Parmi les victimes, Ali Shoeib, correspondant de la chaîne Al Manar, affiliée au Hezbollah, a été tué le 28 mars avec deux autres journalistes lors d’une frappe israélienne qui a visé leur véhicule dans le sud du Liban, loin de la frontière. L’armée israélienne a affirmé qu’il appartenait à la force al-Radwan, une unité d’élite du Hezbollah, opérant « sous la couverture d’un journaliste ». Cette version est contestée par le Hezbollah, qui dénonce un assassinat « délibéré », tandis que les autorités libanaises parlent d’un « crime flagrant », rappelant que les journalistes doivent être protégés en temps de guerre.

Pour soutenir ses accusations, l’armée israélienne a diffusé des images sur le réseau social X, présentées comme montrant Shoeib en uniforme du Hezbollah.
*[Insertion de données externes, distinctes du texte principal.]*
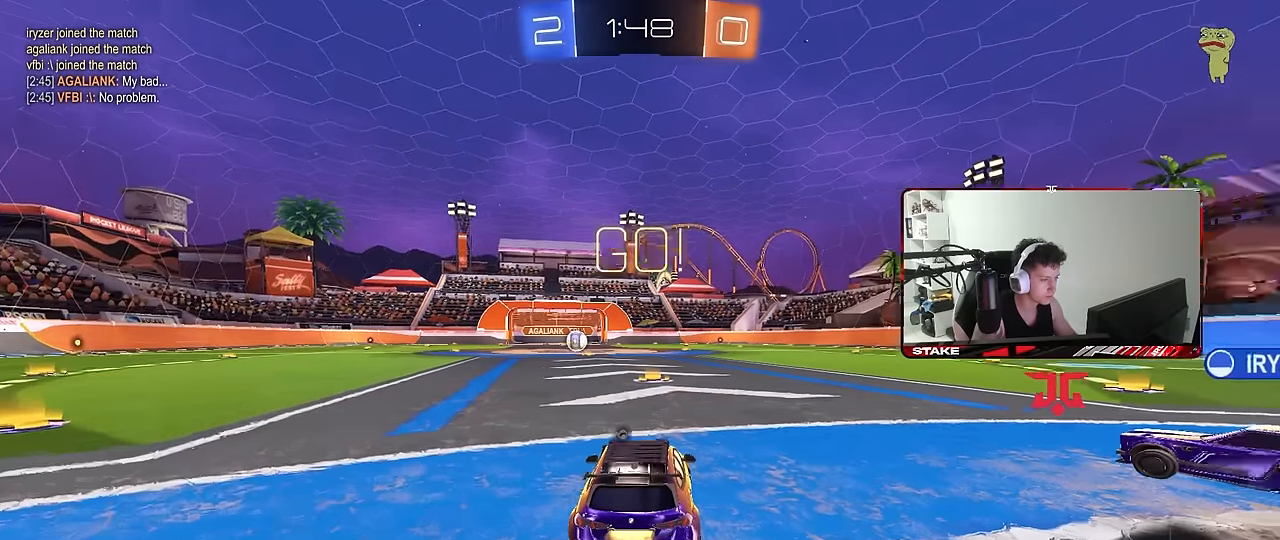
{"keys": ["a", "s", "shift"], "mouse": ["left"], "events": [[217, "mouse_right", "down"], [217, "space", "down"], [267, "a", "down"], [317, "mouse_right", "up"], [317, "shift", "down"], [317, "space", "up"], [367, "mouse_right", "down"], [367, "s", "down"], [367, "w", "up"], [450, "mouse_right", "up"]]}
Cependant, selon le New York Times, l’une de ces images était un montage, ce qui soulève des doutes quant aux preuves avancées pour justifier la frappe.

Cette escalade du conflit se reflète également dans les budgets militaires. Le Parlement israélien a adopté un budget pour 2026, augmentant considérablement les dépenses militaires. Plus de 30 milliards de shekels, soit un peu plus de 8 milliards d’euros, ont été ajoutés au budget de la défense, qui atteint désormais 142 milliards de shekels, l’équivalent de près de 40 milliards d’euros.

Sur le terrain, cette stratégie se matérialise déjà. Benyamin Netanyahou, le Premier ministre israélien, a ordonné dimanche à l’armée d’étendre la zone de sécurité dans le sud du Liban, visant à « changer fondamentalement la situation » à la frontière. Le Liban n’est plus un front isolé, car Israël intensifie également ses frappes en Iran, et Téhéran réagit en lançant des missiles vers le territoire israélien. Ce front élargi engendre une complexification des lignes de conflit et un déséquilibre des forces.

La situation au Liban, complexe et volatile, nécessite une attention particulière alors que les tensions continuent de s’intensifier. Les acteurs régionaux et internationaux doivent redoubler d’efforts pour éviter une détérioration supplémentaire du climat sécuritaire, qui pourrait avoir des conséquences désastreuses non seulement pour le Liban mais aussi pour l’ensemble de la région.